You're reading: Honcharuk becomes fellow of Atlantic Council’s Eurasia Center

Ukraine’s former Prime Minister Oleksiy Honcharuk has become a distinguished fellow of the U.S. think tank Atlantic Council’s Eurasia Center.

“The Atlantic Council’s Eurasia Center is honored to announce that Oleksiy Honcharuk will be joining as our new distinguished fellow,” the organization wrote on Twitter on Sept. 1. “We’re excited to welcome him to the team.”

Honcharuk was the youngest prime minister in Ukrainian history appointed to lead the country’s government at the age of 35 in 2019.

“While in office, Prime Minister Honcharuk focused on carrying out market reforms and began to transform Ukraine’s post-Soviet state apparatus,” Atlantic Council wrote on its website.

Honcharuk said on Twitter that he is honored to join the think tank. As a fellow of Eurasia Center, he will bring his expertise in fiscal and structural reform and political reform.

“I look forward to our fruitful and meaningful cooperation!” he wrote on Twitter on Sept. 1.

Honcharuk was appointed prime minister by the newly formed Ukrainian parliament in August 2019, which was dominated by President Volodymyr Zelensky’s Servant of the People party.

Under Honcharuk, the government made and implemented a number of reform-oriented decisions, including lowering interest rates for small business, restarting privatization and initiating a land reform which will allow farmland to be bought and sold by Ukrainians.

Only half a year later, the once celebrated official by Zelensky was voted out as part of the president’s major reorganization of the Cabinet of Ministers and his office.

Zelensky accused Honcharuk and his government of being timid, living in the Facebook bubble and being out of sync with the rest of the country.

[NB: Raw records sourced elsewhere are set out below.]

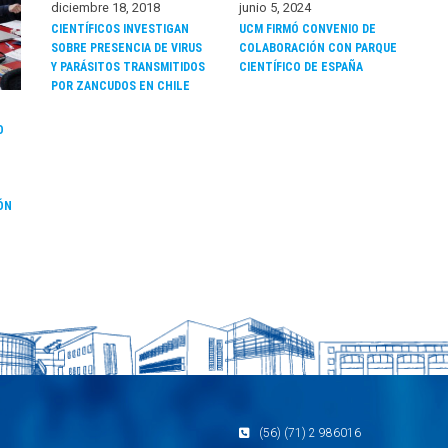
diciembre 18, 2018
junio 5, 2024
CIENTÍFICOS INVESTIGAN
UCM FIRMÓ CONVENIO DE
SOBRE PRESENCIA DE VIRUS
COLABORACIÓN CON PARQUE
Y PARÁSITOS TRANSMITIDOS
CIENTÍFICO DE ESPAÑA
POR ZANCUDOS EN CHILE
O
ÓN
(56) (71) 2 986016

A leaked phone call where Honcharuk speaks of Zelensky in a seemingly condescending tone seemed to have influenced the decision too.

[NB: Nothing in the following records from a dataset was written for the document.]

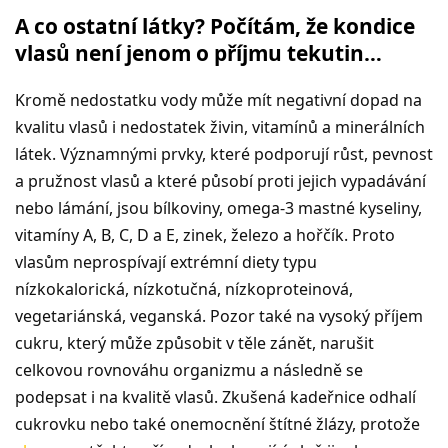
A co ostatní látky? Počítám, že kondice
vlasů není jenom o příjmu tekutin…
Kromě nedostatku vody může mít negativní dopad na
kvalitu vlasů i nedostatek živin, vitamínů a minerálních
látek. Významnými prvky, které podporují růst, pevnost
a pružnost vlasů a které působí proti jejich vypadávání
nebo lámání, jsou bílkoviny, omega-3 mastné kyseliny,
vitamíny A, B, C, D a E, zinek, železo a hořčík. Proto
vlasům neprospívají extrémní diety typu
nízkokalorická, nízkotučná, nízkoproteinová,
vegetariánská, veganská. Pozor také na vysoký příjem
cukru, který může způsobit v těle zánět, narušit
celkovou rovnováhu organizmu a následně se
podepsat i na kvalitě vlasů. Zkušená kadeřnice odhalí
cukrovku nebo také onemocnění štítné žlázy, protože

Read also: Honcharuk: Zelensky falls for Russian myths

However, Honcharuk believes he was fired for going against various influence groups by cutting corrupt schemes across the Cabinet, its agencies and state companies.

Atlantic Council’s Eurasia Center promotes policies that “strengthen stability, democratic values, and prosperity in Eurasia, from Eastern Europe and Turkey in the West to the Caucasus, Russia, and Central Asia in the East.”